It happens a lot when I talk with artists about the Newport Folk Festival, and this year it even happened on stage – people think that the festival has always been at Fort Adams, and that they are, for example, standing on the actual stage where Bob Dylan went electric, or are walking through the same backstage arch that Mississippi John Hurt passed under.

It pains me to tell people that the festival moment they’re remembering happened at Freebody Park, or at Festival Field off Connell Highway. But this year’s Newport Folk Festival was capped off by a moment that recalled someone who had actually stood on that particular stage and was no longer with us.
The festival ended on Sunday, July 28, with an hour-plus sing-along tribute celebrating the centennial of Pete Seeger, who died in 2014. And the finale was a success, in that it produced some lovely moments while at the same time proving how much Seeger was missed.
While the finale opened with Kermit the Frog and Jim James on “The Rainbow Connection,” the best moments came on songs Seeger made his own, such as “If I Had a Hammer,” sung by Alyndra Lee Segarra of Hurray for the Riff Raff and Brandi Carlile, the curator of Saturday’s finale, as well as a high-octane version of “We Shall Overcome” by The Preservation Hall Jazz Band and Rachael Price, of Lake Street Dive. Chris Funk, of The Decemberists, quarterbacked the final segment indefatigably, and the diversity of the performers, especially on Seeger’s signature songs, made a statement the man himself would have approved of.

I appreciated the widening of what’s considered a sing-along repertoire, especially “Everyday People,” performed by Lake Street Dive and Hozier around one mike, and Native Daughter’s “If You Miss Me at the Back of the Bus.”
But some moments were a little impractical – it was great to see “Suite: Judy Blue Eyes” sung to Judy Collins herself, by a collection of singers including Robin Pecknold, of Fleet Foxes, and James Mercer, of The Shins, but is it really a sing-along? Or “A Hard Rain’s A-Gonna Fall,” for that matter? (Even with a passport-style songbook handed out by the organizers, those aren’t easy to keep up with.) And while they didn’t play “Under My Thumb,” for the love of God who put it on the list? That song was a problem more than a half-century ago.
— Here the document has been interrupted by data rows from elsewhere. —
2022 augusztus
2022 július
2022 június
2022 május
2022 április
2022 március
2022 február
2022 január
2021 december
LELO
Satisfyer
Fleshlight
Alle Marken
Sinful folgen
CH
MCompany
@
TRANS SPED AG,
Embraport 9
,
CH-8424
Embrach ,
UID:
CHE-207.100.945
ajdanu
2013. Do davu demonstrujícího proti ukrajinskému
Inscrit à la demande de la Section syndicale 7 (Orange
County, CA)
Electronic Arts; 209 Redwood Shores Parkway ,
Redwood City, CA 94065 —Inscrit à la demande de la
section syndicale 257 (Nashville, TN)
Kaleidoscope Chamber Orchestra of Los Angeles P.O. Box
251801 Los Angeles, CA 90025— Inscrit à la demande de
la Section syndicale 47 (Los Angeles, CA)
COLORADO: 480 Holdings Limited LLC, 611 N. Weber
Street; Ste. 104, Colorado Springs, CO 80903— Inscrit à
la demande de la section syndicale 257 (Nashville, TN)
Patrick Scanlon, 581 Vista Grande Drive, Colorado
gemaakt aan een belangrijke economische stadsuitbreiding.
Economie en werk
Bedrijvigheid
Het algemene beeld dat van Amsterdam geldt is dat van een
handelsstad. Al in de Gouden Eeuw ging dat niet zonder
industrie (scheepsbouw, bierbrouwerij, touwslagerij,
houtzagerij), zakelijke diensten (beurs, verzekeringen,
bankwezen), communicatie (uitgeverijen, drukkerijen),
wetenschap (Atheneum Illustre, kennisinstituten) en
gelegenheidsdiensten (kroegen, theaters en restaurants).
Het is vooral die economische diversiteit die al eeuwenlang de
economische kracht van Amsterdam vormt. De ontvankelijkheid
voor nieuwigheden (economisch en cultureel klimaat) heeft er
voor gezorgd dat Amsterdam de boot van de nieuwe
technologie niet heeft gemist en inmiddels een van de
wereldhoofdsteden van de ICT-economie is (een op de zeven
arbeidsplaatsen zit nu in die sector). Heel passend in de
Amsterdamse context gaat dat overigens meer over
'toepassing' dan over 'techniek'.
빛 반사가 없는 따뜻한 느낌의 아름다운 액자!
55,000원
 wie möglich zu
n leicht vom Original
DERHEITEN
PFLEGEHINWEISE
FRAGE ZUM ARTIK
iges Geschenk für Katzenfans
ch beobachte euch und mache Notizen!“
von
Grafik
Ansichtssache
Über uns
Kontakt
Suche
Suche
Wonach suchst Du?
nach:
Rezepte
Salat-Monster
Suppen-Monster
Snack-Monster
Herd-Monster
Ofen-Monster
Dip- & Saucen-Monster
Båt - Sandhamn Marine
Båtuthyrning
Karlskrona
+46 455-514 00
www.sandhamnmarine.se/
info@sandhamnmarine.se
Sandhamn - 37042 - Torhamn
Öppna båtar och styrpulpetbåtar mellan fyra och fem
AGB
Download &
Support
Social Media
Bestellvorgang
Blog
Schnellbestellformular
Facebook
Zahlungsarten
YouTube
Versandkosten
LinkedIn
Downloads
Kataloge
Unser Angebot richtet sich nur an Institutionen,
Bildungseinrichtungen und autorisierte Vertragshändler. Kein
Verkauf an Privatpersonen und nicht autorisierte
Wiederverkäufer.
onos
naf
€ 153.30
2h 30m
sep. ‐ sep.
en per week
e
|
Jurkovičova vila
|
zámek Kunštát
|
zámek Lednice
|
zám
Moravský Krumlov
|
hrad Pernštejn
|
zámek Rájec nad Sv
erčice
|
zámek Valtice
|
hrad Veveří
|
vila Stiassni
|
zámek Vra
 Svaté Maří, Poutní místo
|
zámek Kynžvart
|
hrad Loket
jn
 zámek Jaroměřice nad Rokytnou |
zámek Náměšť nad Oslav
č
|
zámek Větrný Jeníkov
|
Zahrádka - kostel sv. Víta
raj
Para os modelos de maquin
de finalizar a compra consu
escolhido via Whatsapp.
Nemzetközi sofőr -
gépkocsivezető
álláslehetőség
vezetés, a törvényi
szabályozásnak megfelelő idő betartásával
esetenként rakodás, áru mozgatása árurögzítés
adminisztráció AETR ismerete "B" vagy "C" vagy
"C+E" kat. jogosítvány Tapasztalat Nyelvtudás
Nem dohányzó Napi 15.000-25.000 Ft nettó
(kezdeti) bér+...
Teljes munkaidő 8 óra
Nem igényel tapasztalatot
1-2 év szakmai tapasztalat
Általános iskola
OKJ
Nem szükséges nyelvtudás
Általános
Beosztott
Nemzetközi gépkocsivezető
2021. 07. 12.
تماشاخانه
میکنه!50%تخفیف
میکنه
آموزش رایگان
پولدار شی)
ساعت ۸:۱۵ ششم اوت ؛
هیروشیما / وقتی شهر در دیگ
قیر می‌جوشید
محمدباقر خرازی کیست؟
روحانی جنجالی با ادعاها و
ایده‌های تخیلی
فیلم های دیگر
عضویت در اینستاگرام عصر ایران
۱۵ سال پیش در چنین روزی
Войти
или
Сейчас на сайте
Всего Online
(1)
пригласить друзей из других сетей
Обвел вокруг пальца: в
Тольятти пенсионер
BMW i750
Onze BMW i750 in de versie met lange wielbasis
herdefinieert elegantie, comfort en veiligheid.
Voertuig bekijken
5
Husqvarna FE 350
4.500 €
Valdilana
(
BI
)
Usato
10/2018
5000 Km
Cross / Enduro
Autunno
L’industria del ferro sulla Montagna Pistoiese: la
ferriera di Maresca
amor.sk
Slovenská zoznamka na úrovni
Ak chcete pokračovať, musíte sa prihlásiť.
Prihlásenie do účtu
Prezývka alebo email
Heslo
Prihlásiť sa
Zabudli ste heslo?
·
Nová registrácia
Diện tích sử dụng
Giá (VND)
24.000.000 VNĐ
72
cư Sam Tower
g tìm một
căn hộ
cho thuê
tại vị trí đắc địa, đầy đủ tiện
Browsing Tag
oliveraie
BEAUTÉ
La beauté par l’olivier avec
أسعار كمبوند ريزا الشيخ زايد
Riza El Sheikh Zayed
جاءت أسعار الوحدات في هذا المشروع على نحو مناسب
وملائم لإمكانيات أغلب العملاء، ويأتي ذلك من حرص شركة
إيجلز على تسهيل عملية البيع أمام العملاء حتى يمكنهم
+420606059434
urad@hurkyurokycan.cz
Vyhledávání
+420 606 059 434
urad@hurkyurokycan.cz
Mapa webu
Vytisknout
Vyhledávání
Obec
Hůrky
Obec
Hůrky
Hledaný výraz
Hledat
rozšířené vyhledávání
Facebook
And the festival ended the only way it could have – with all remaining performers on stage. But they served mostly as chorus shouters to the unstoppable Ramblin’ Jack Elliott on (what else?) “Goodnight Irene.” For all the specificity that’s missing when performers relate Newport history – for all the times they stand at Fort Adams and remember something that happened in Freebody Park – it was odd how few times anyone referred to the fact that they were standing right where Seeger used to stand. I didn’t know Pete Seeger well, but I could feel his absence. And if I could picture the man, floppy hat, whispery voice and all, and tear up a bit, couldn’t everyone?